Sebenarnya saya ingin iseng-iseng menulis isra’ mi’raj. Bahwa peristiwa isra’ mi’raj Kanjeng Nabi Muhammad SAW yang terjadi di bulan Rajab itu merupakan proses “melampaui dualitas” tatkala sudah tak ada lagi dan lenyaplah dualitas timur dan barat, susah senang, kaya miskin, tinggi rendah, damai dan ruwet, “masjidil haram” dan ” masjidil aqsho” yakni di malam hari: lambang keheningan dan kekosongan, kesadaran “Oh iya Tuhan, saya ini nggak ada, yang ada hanya Engkau, saya mah nggak ada, termasuk masalah-masalah itu nggak ada, kosong”, sehingga fresh bersih segar untuk kemudian diperjalankan oleh-Nya “sebentar semalam” saja.
Kesadaran semacam itu jangan lama-lama. Harus sebentar saja. Semalam itu adalah bahasa lainnya dari sebentar. Kita harus ingat kembali keluarga kita, pasar shubuh kita, termasuk hutang piutang kita. Kalau kita kosong melulu, dianggapnya persoalan ini nggak ada, fatamorgana, apalagi hutang piutang kita anggap lenyap, kosong, hampa alias tak ada apa-apa, termasuk nggak ada hutang, maka gawatlah kita. Bank Kredit bisa ngaplo dan melongo atas kesadaran kosong dan hampa kita tersebut: “Lho pak, hidup ini kosong, saya dan bapak tidak ada. Kosong dan lenyap. Yang ada itu hanya Tuhan. Hutang piutang itu nggak ada.” Gawat.
Tapi tidaklah. Kalau kita terlalu ramai alias banyak omong mengenai isra’ mi’raj, bisa-bisa dituduh orang sebagai tong kosong nyaring bunyinya.

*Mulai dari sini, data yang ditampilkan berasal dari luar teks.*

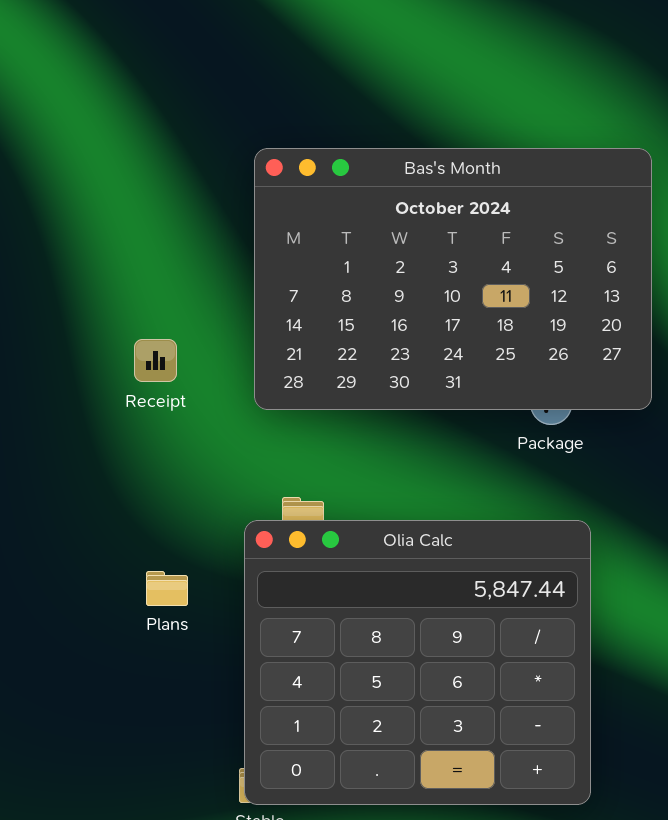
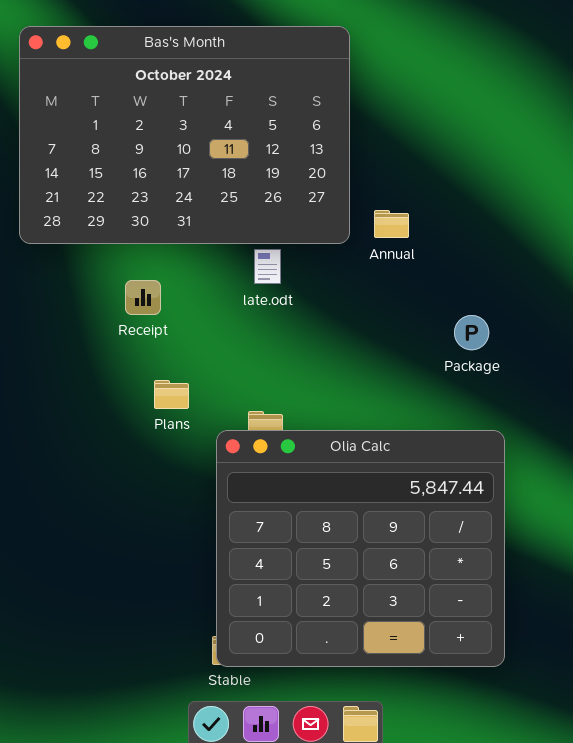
Bas's Month: [254,148,652,410] -> [19,26,350,244], moved
Plans: [146,571,188,606] -> [154,380,189,409], moved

Yang sangat nyaring kakehan cangkem ngomongin isra’ mi’raj, berarti dia yang paling kosong alias paling jauh dari mengerti isra’ mi’raj. Wah, ini gawat juga. Jadinya saya mending diam, belagak paling paham isra’ mi’raj.
Juga puisi. Kalau kita rame banget mengomentari sebuah puisi yang mendadak muncul lantas viral di media sosial, lagi-lagi bisa gawat kalau kita justru dianggap sebagai tong yang paling goblok dan kosong, sehingga paling ramai bunyi komentarnya. Gawat. Sangkaan semacam ini gawat.
So, mending menulis singkat mengenai Taufiq Wr Hidayat yang kini lebih sering dipanggil Kiai Sutara, sosok kiai fiksi yang ditulis dalam buku tebalnya oleh Taufiq Wr yang bertugas memisuhi alias “membersihkan” santrinya, yakni Taufiq Wr itu sendiri.
Namanya saja singkat. Ya sudah. Selesai. Jangan komentar, apalagi membatin, dari pada dengan sangat dungu akan saya tuduh: “Anda ini tong kosong nyaring bunyinya ya?”